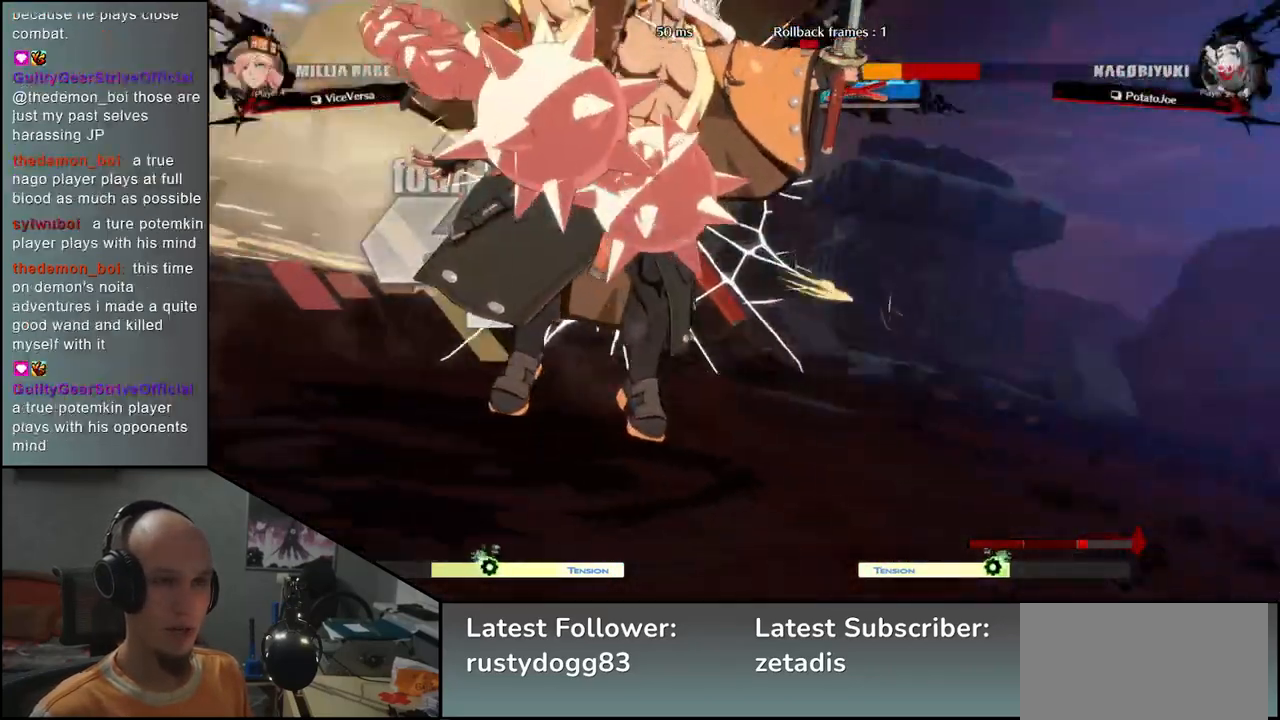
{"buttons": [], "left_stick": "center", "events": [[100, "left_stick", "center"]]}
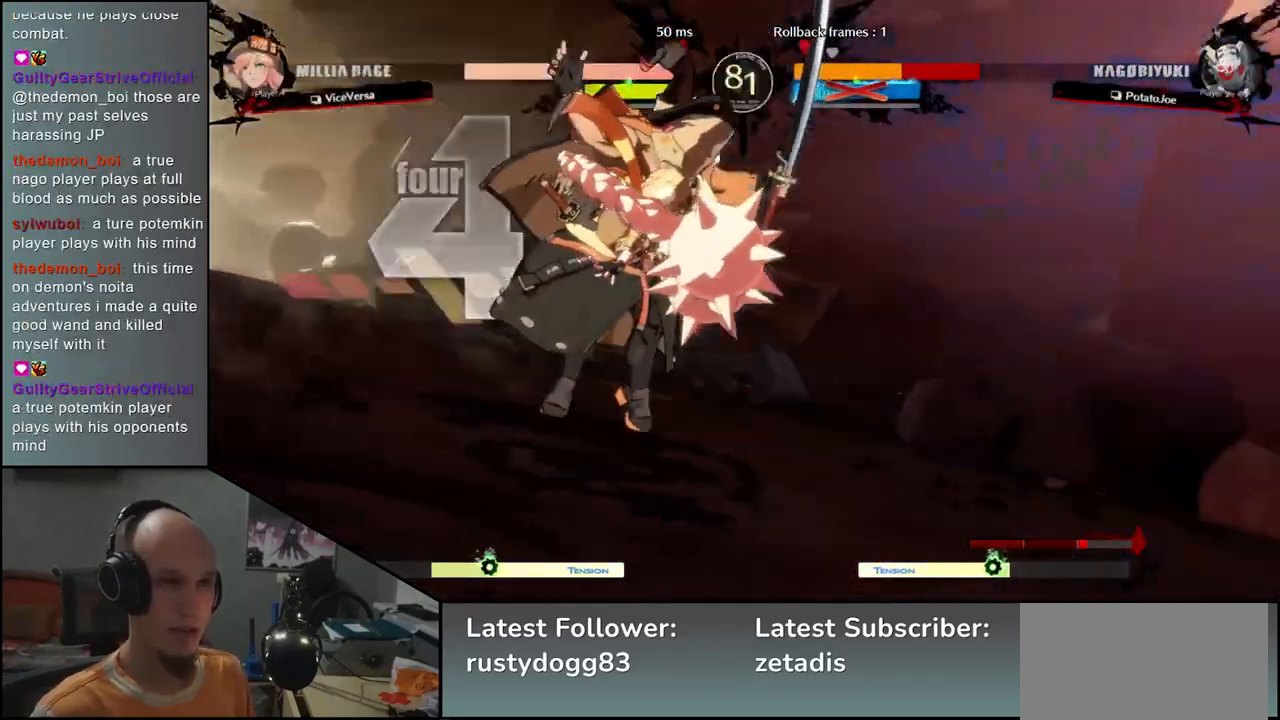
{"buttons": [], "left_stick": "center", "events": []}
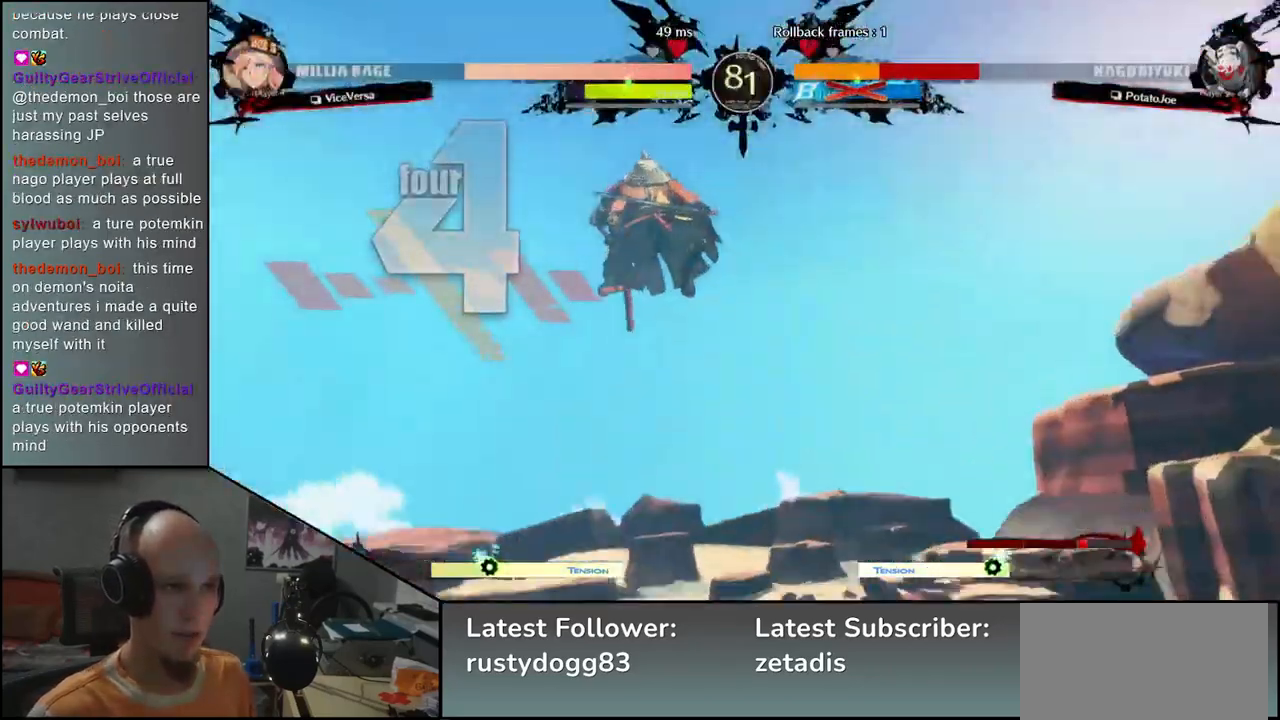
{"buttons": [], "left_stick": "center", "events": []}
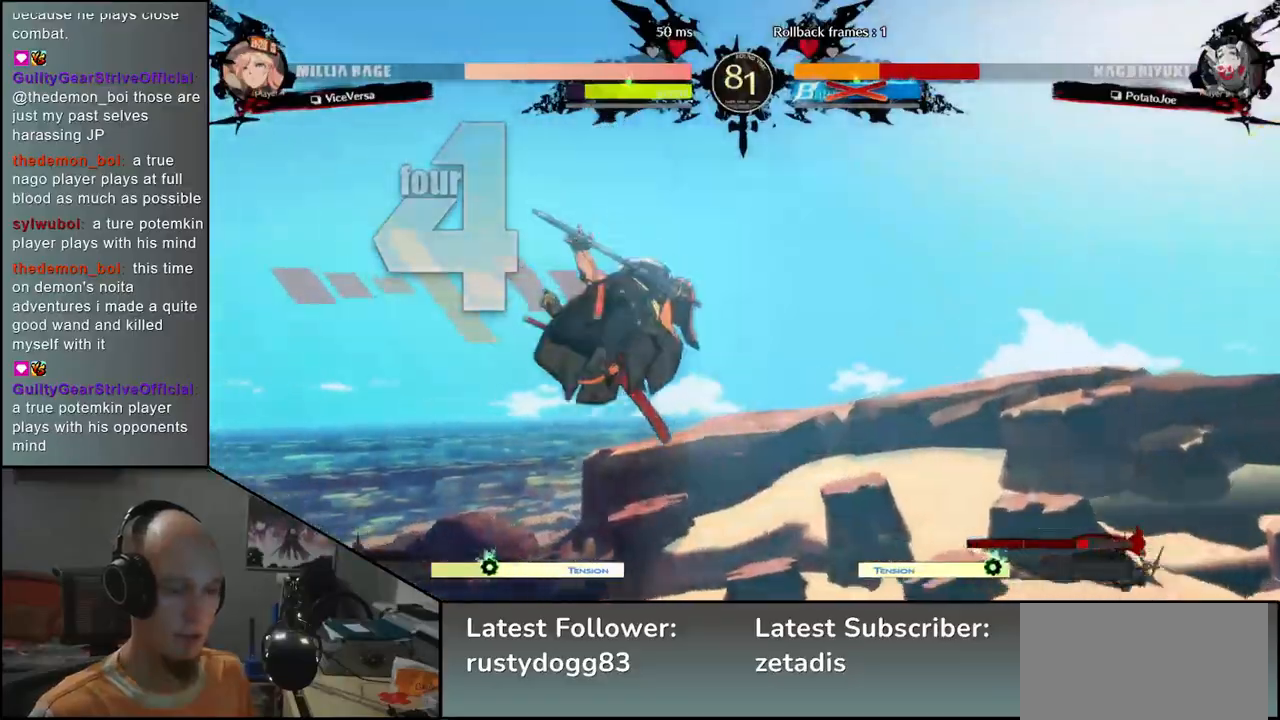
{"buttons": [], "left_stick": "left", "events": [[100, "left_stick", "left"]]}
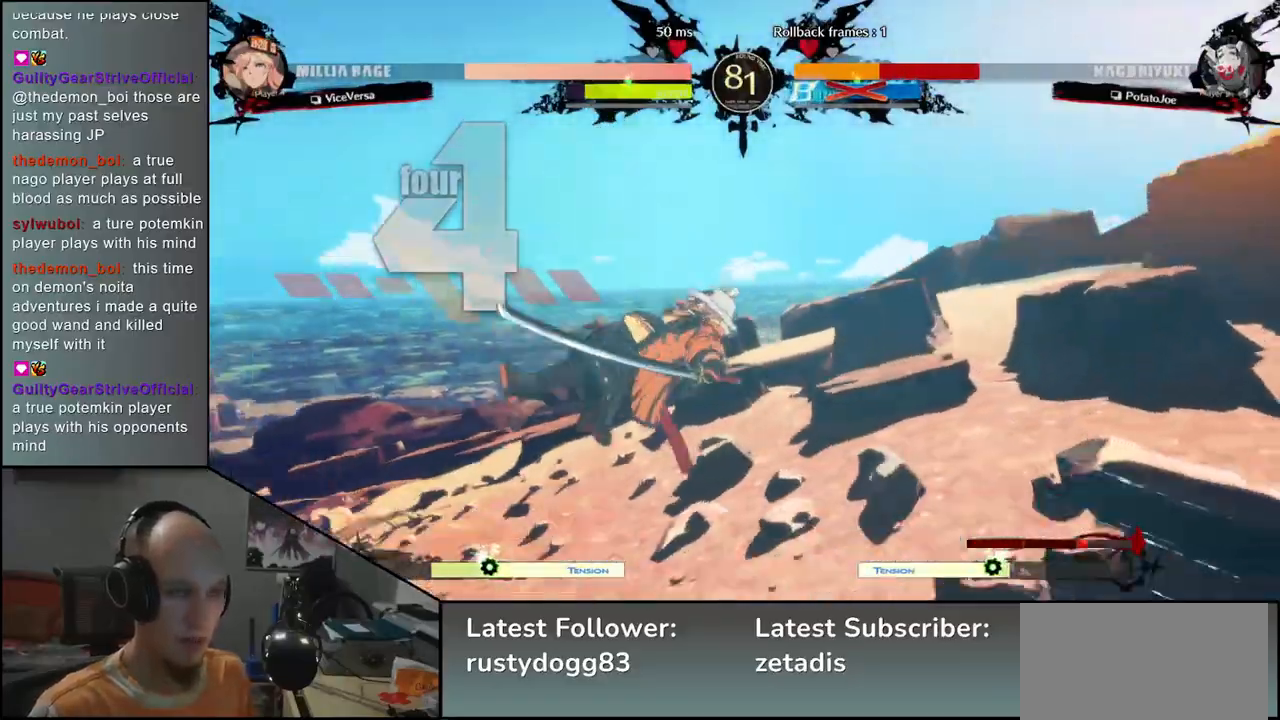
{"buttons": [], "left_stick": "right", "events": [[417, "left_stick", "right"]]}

*EXERCISE AIM:*
The copy you produce must match the entries above exactly, except that it has no pictures.

*TASK OUTPUT:*
{"buttons": [], "left_stick": "center", "events": [[100, "left_stick", "center"]]}
{"buttons": [], "left_stick": "center", "events": []}
{"buttons": [], "left_stick": "center", "events": []}
{"buttons": [], "left_stick": "left", "events": [[100, "left_stick", "left"]]}
{"buttons": [], "left_stick": "right", "events": [[417, "left_stick", "right"]]}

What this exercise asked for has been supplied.